Si parla di “450.000 euro di consulenze per progetti da realizzare con altri professori della Sapienza”, ma io insegno in un altro Ateneo, a Roma Tre, e le consulenze invece erano tre proposte di borse di studio triennali per giovani ricercatori su argomenti e temi che non hanno nulla a che fare con le Torri; l’ammontare di 450.000 euro era quello delle borse di dottorato e sarebbero andati all’Università, non certo a me, e di certo non ai miei “colleghi” de La Sapienza.

 Io ho  fiducia nella giustizia e spero di poter avere quanto prima un giudice o un tribunale che possa finalmente mettere fine a questa spada di Damocle che pesa sul mio onore, sulla mia famiglia, sul mio lavoro, sull’impegno per la mia città.

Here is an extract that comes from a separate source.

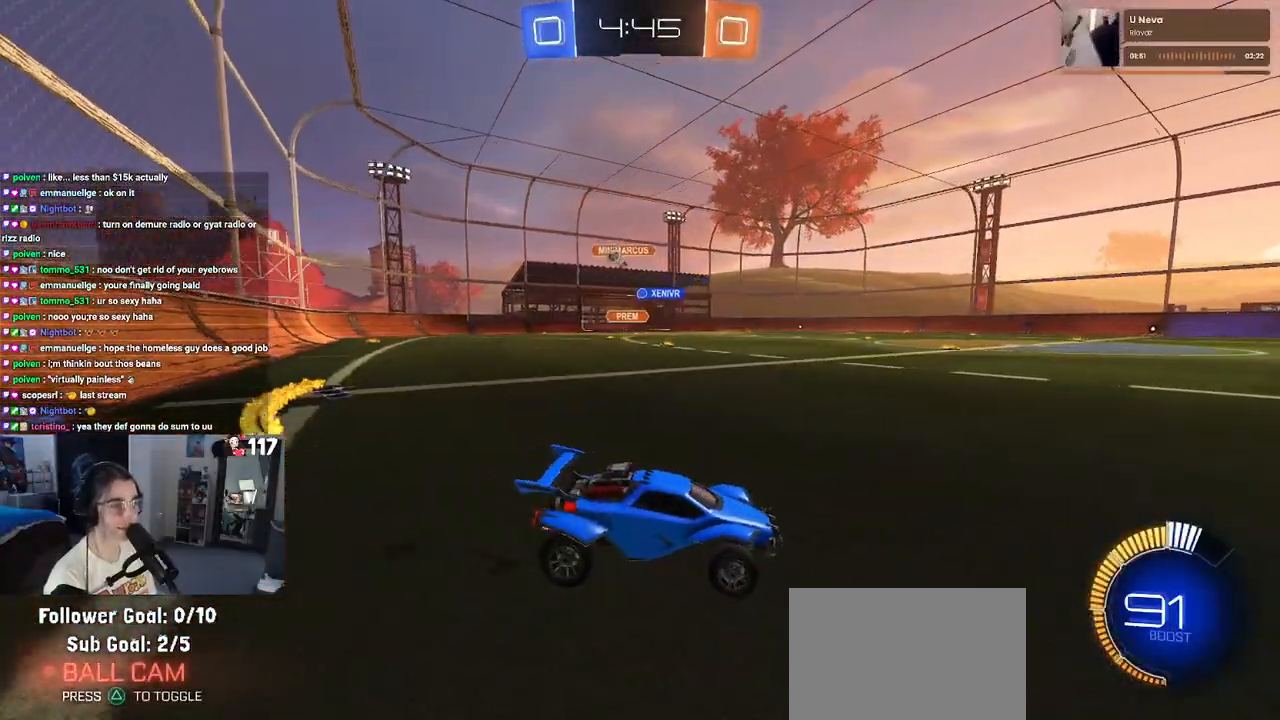
{"buttons": ["R2"], "left_stick": "left", "right_stick": "center", "events": [[50, "SQUARE", "up"]]}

Guardando i materiali dell’indagine ho scoperto di essere stato intercettato dal maggio 2015 al marzo 2016, quasi dodici mesi. La Guardia di finanza ha ascoltato “a strascico” le telefonate dall’assessore all’Urbanistica della Capitale per quasi un anno mentre trattavo tutte le questioni, dallo Stadio alle Olimpiadi  alle altre mille pratiche in agenda e alla fine mi viene contestato il reato di traffico di influenze.

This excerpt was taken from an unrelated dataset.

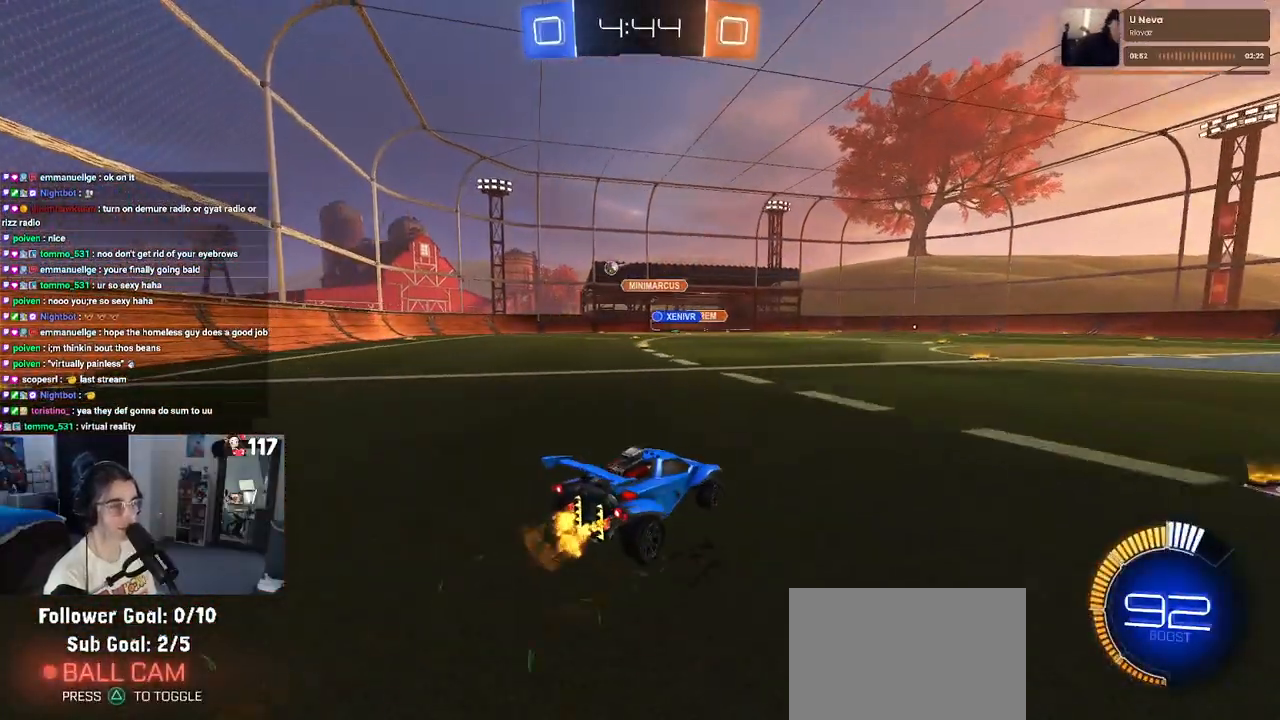
{"buttons": ["R2"], "left_stick": "left", "right_stick": "center", "events": []}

Quando Marino è stato dimissionato e con lui la giunta, ho lasciato sul tavolo del mio ufficio, dopo aver rimesso tutto in ordine, un foglio con scritto: “ho ascoltato e incontrato tutti, ho deciso solo nell’interesse della città”.

Dopo la puntata di Report ho chiamato la redazione chiedendo il diritto di replica: mi hanno risposto che accettavano la mia richiesta, ma che mi avrebbero concesso l’intervista nella prossima stagione, alla ripresa forse a settembre.

Io vado avanti, con il mio progetto di città, con la mia candidatura alle primarie del centro sinistra per il Sindaco di Roma. Sapevo che non sarebbe stata una passeggiata, e mi confortano le tante persone che mi accompagnano e mi sostengono in questa campagna elettorale.